§ **AIM OF THE TASK**
Scan the material below and copy every line holding the word "down".
RECORDS FOR THE EXERCISE Block Start
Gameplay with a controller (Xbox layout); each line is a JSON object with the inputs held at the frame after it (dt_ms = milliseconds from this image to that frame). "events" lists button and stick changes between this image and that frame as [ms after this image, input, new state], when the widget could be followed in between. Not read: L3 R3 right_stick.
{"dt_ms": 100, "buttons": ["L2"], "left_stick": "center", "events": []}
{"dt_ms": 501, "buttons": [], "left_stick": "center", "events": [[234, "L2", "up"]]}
RECORDS FOR THE EXERCISE Block End
RECORDS FOR THE EXERCISE Block Start
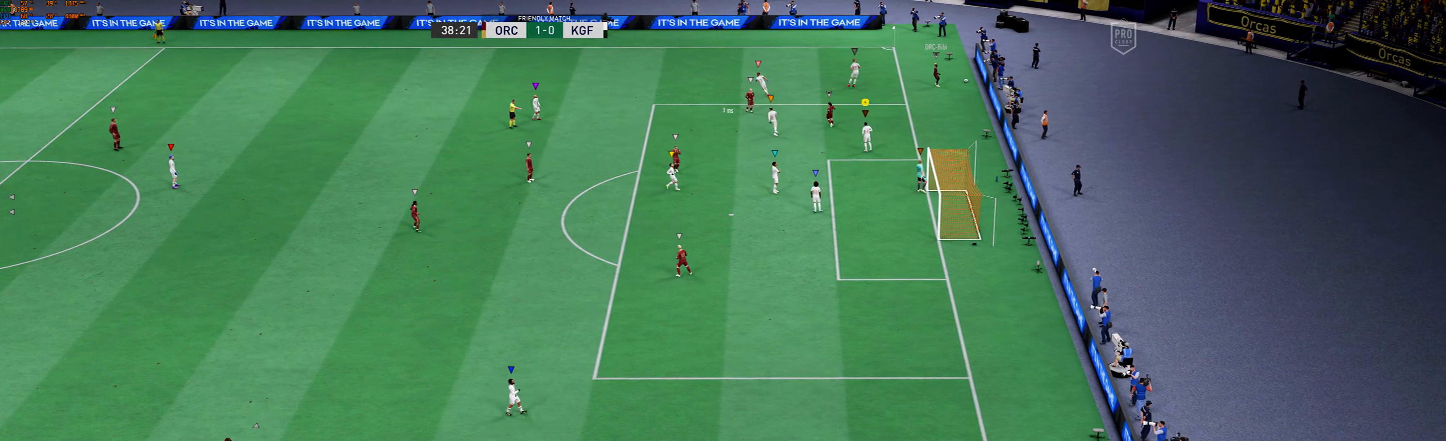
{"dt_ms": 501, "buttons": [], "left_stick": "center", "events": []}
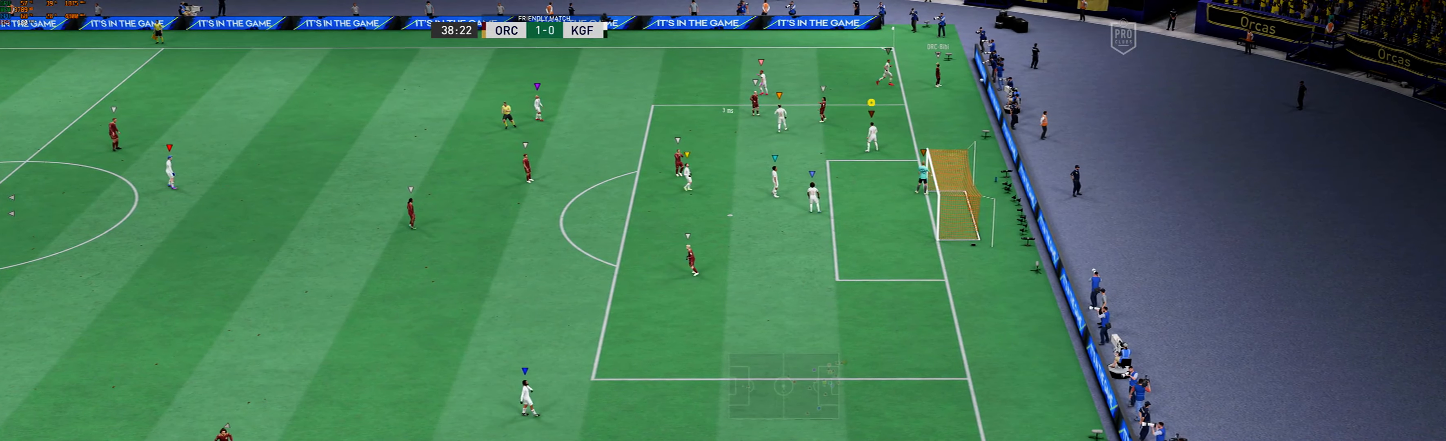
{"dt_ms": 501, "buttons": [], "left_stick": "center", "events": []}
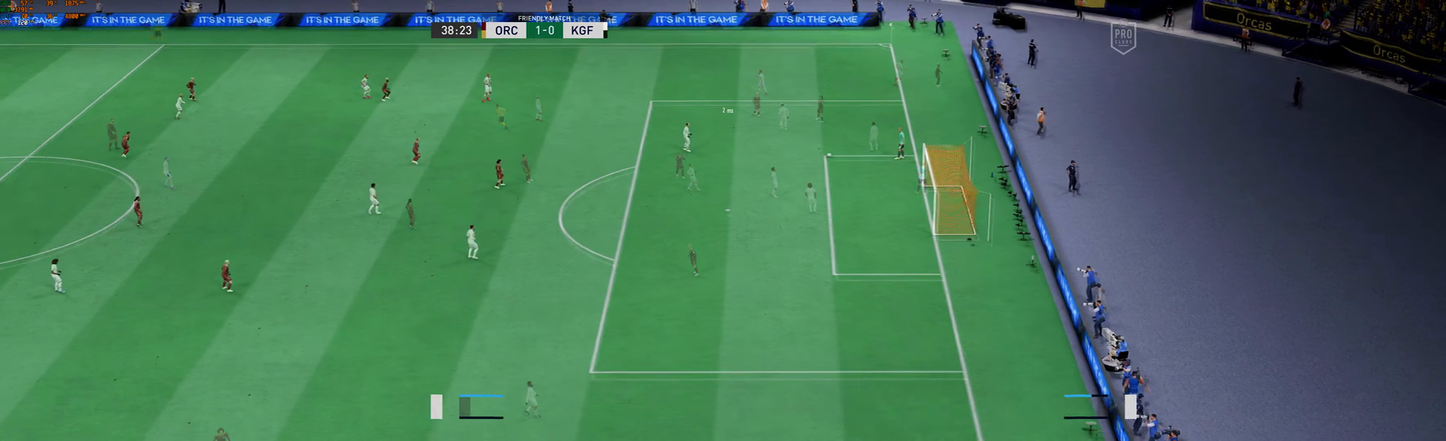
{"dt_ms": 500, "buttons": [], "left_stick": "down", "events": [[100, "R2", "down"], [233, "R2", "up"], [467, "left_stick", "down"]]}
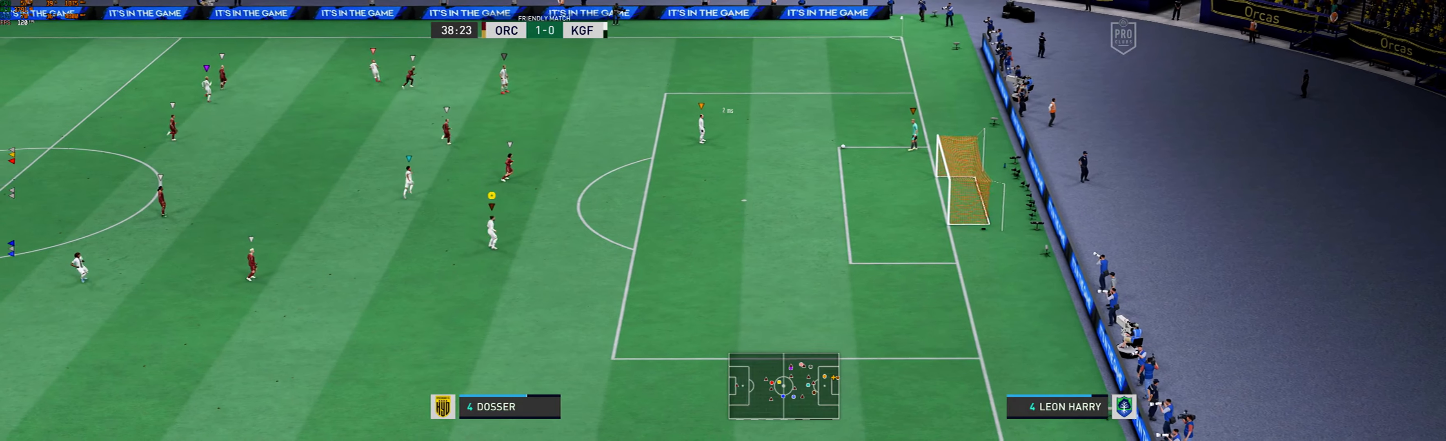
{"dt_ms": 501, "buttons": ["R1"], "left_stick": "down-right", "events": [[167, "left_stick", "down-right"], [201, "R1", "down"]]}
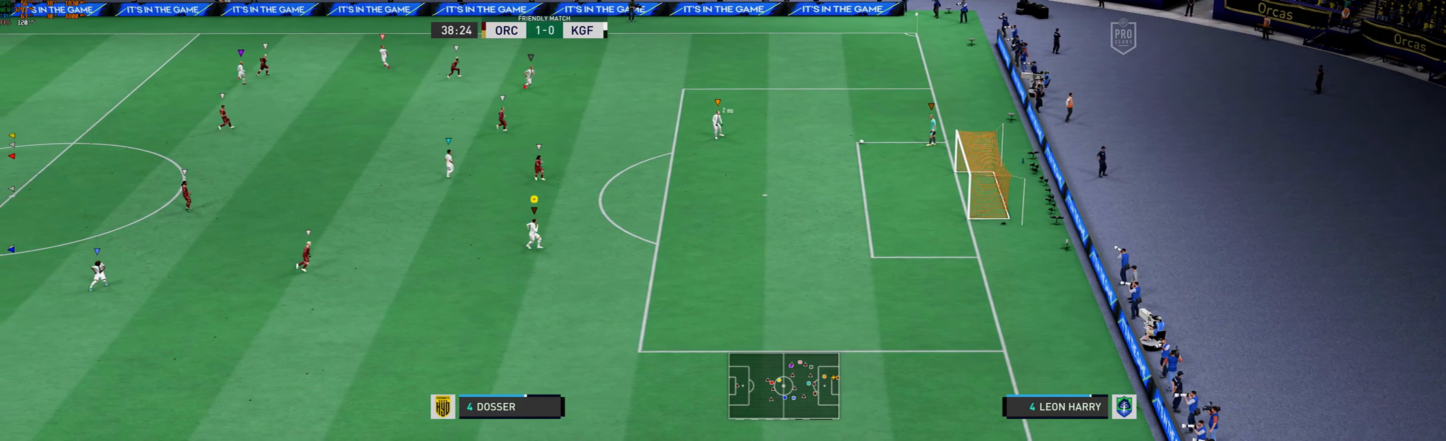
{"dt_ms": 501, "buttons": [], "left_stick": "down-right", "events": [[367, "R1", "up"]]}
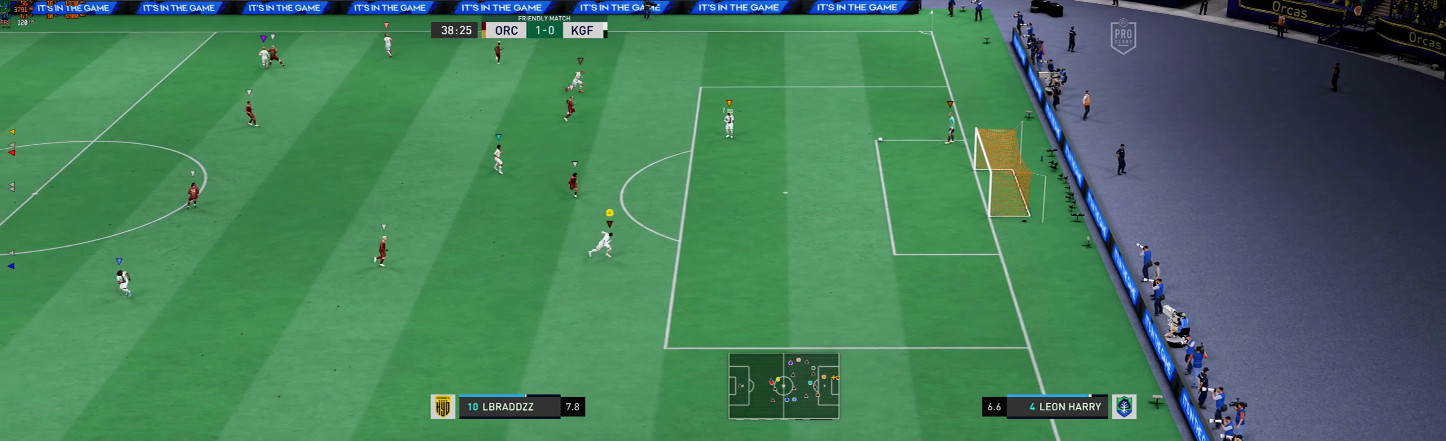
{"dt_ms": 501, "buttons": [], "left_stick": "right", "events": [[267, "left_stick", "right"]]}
RECORDS FOR THE EXERCISE Block End
§ **ANSWER TO THIS PROBLEM**
{"dt_ms": 500, "buttons": [], "left_stick": "down", "events": [[100, "R2", "down"], [233, "R2", "up"], [467, "left_stick", "down"]]}
{"dt_ms": 501, "buttons": ["R1"], "left_stick": "down-right", "events": [[167, "left_stick", "down-right"], [201, "R1", "down"]]}
{"dt_ms": 501, "buttons": [], "left_stick": "down-right", "events": [[367, "R1", "up"]]}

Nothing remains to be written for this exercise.